PDAC is the 3rd leading cause of cancer-related death in the US with poor prognoses. Although conventional DCE-MRI techniques have demonstrated high sensitivity and specificity in tumor delineation, the diagnosis and prognosis of PDAC continues to be challenging with currently available imaging tools. In this work, we proposed a novel Multitasking DCE technique enabling free-breathing acquisition, 3D whole-abdomen coverage, high temporal resolution (500 ms), and dynamic T1 mapping to allow for accurate quantification of tissue perfusion and vascular properties of PDAC. The in vivo feasibility of the proposed technique is demonstrated in healthy subjects and patients with PDAC.
Sequence and sampling pattern: As described in our previous work8, the basic sequence structure was a continuous scan with non-selective SR preparation followed by 3D FLASH readouts using water excitation. A 3D Cartesian sampling pattern was used with randomized gaussian-density reordering in both phase and partition encoding directions. The center k-space line was collected as training data in partition encoding direction every 8 readouts.
Reconstruction: The 6D image $$$I(x,y,z,TI,\tau,t)$$$ can be represent as a four-way tensor $$$\mathcal{A}$$$ with voxel location index $$$\mathbf{r}=(x,y,z)$$$, SR dimension $$$TI$$$, respiration dimension $$$\tau$$$ and DCE time course $$$t$$$. The low-rank tensor $$$\mathcal{A}$$$ can be factorized as $$$\mathbf{A}_{(1)}=\mathbf{U}\mathbf{\Phi}$$$, where $$$\mathbf{A}_{(1)}$$$ is the unfolded matrix form of the tensor. The factor $$$\boldsymbol{\rm{\Phi}}$$$, which is the product of a core tensor and 3 temporal bases describing T1 relaxation, respiratory motion and contrast dynamics, is first determined from the training data7,8. The factor $$$\boldsymbol{\rm{U}}$$$, which defines the spatial coefficients, is then recovered by fitting $$$\mathbf{\Phi}$$$ to the acquired imaging data $$$\boldsymbol{\rm{d}}$$$:$$\mathbf{\hat{U}}=\underset{\mathbf U}{\rm argmin}||\mathbf{d}-\Omega (\mathbf {FSU\Phi})||_{2}^{2}+\lambda\rm{TV}(\mathbf{U}),$$with undersampling operator $$$\Omega$$$, Fourier transform $$$\mathbf{F}$$$, coil sensitivity operator $$$\mathbf{S}$$$, regulation function $$$\rm{TV(\cdot)}$$$ and regularization parameter $$$\lambda$$$.
Kinetic model: The extended Tofts model was adopted as9$$C_{\rm t}(t)=v_{\rm p}C_{\rm p}(t)+K^{\rm{trans}}\int_{0}^{t}C_{\rm p}(\tau)e^{K_{\rm ep}(t-\tau)}d\tau,$$with contrast concentration in plasma $$$C_{\rm p}(t)$$$ and in tissues of interest $$$C_{\rm t}(t)$$$, fractional plasma volume $$$v_{\rm p}$$$, transfer constant $$$K^{\rm{trans}}$$$, reverse transfer rate $$$K_{\rm ep}=K^{\rm{trans}}/v_{\rm e}$$$, and fractional extravascular extracellular space $$$v_{\rm e}$$$. $$$C_{\rm p}(t)$$$ and $$$C_{\rm t}(t)$$$ are directly transformed from the dynamic T1 mapping of corresponding tissues:$$C(t)=\frac{\frac{1}{T_1(t)}-\frac{1}{T_{\rm{1pre}}}}{\gamma}$$where $$$T_{\rm{1pre}}$$$ and $$$T_1(t)$$$ are the pre-contrast T1 and dynamic T1s of the particular tissue, and $$$\gamma$$$ is the relaxivity rate.

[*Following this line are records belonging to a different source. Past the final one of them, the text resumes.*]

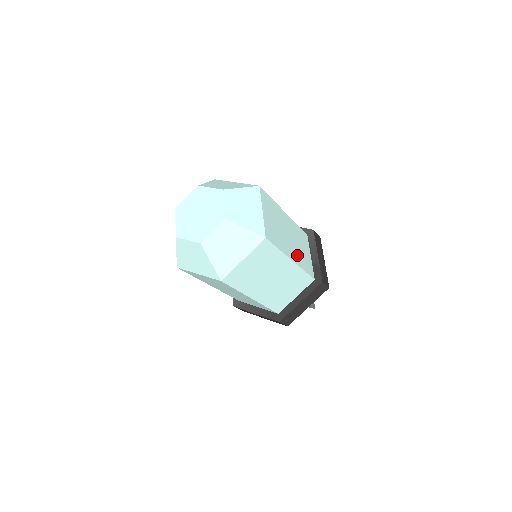
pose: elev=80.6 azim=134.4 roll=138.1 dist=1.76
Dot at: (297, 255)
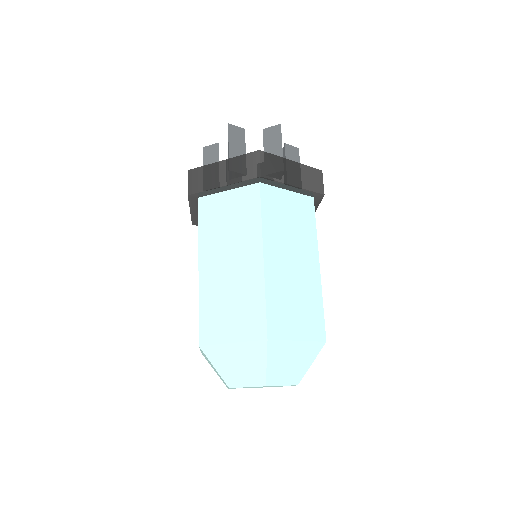
Dot at: occluded
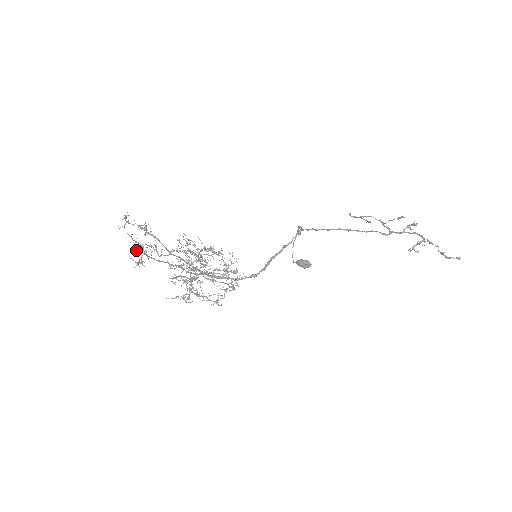
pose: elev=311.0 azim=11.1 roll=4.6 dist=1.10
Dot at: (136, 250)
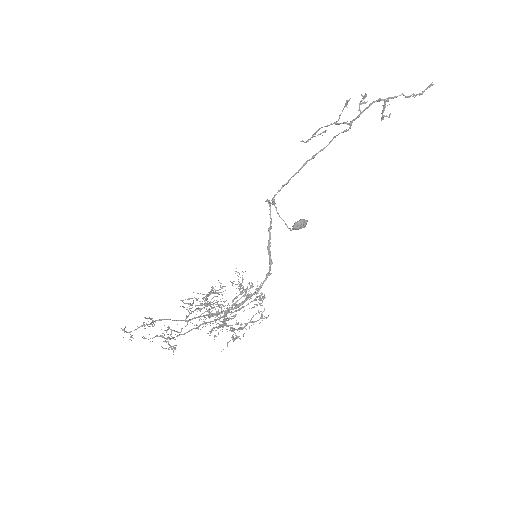
Dot at: occluded
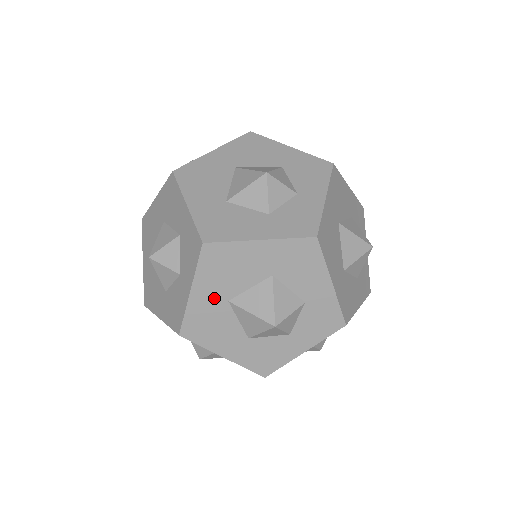
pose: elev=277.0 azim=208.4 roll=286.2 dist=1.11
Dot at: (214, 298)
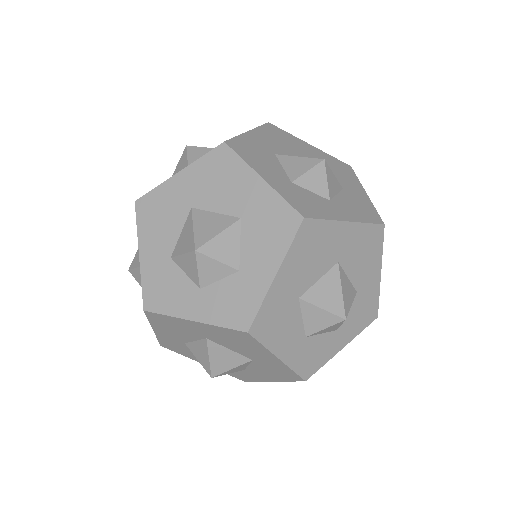
Dot at: occluded
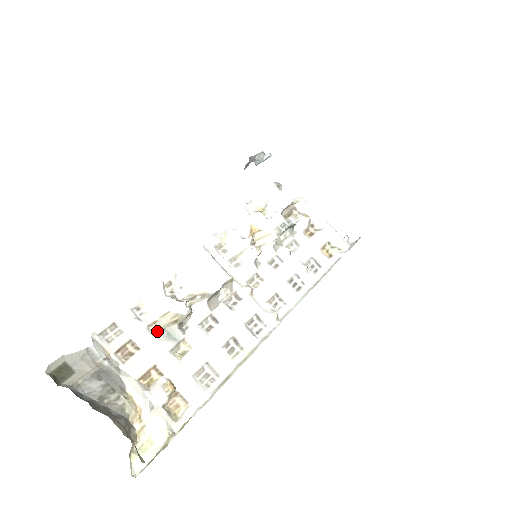
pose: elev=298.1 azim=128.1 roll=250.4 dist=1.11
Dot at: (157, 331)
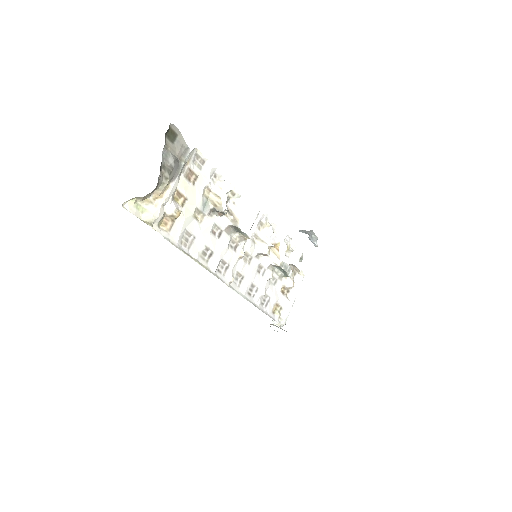
Dot at: (205, 194)
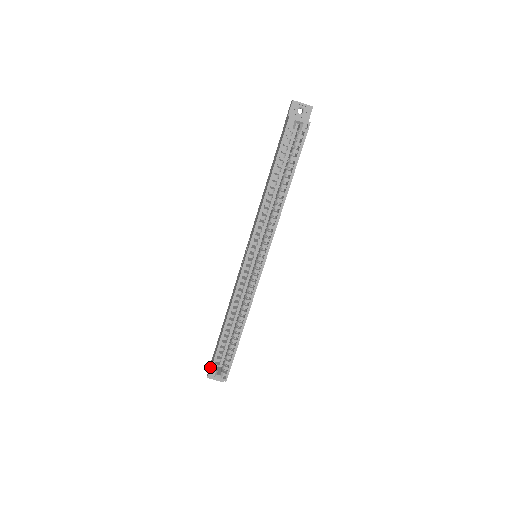
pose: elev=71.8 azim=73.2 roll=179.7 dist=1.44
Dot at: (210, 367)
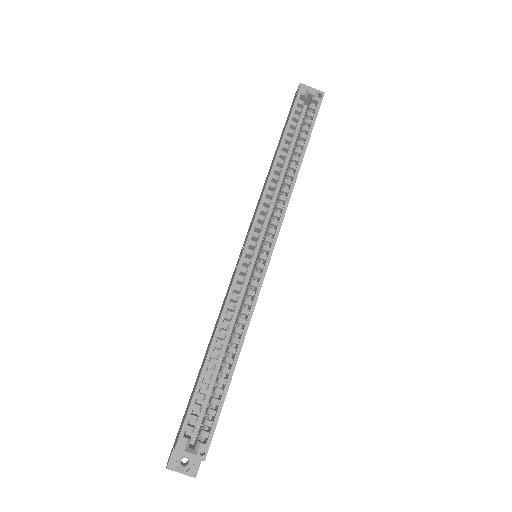
Dot at: occluded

Experiment design: All the data were acquired on a 3T Siemens mMR scanner in transversal orientation with the following parameters: TE/TR = 2.6/5.5 ms, SR period/temporal resolution = 500 ms, FOV = 380x268 mm2, in-plane spatial resolution = 1.2x1.2 mm2, 60 slices with slice thickness = 6 mm, $$$\alpha$$$ = 10°, scan time = 11.2 min. Gadavist (0.1 mmol/kg) was administered at the rate of 2.0 ml/sec. The accuracy of T1 mapping and reproducibility were validated on T1 phantoms. Healthy volunteers (n=10) and patients with clinically diagnosed PDAC (n=7) were recruited for the study.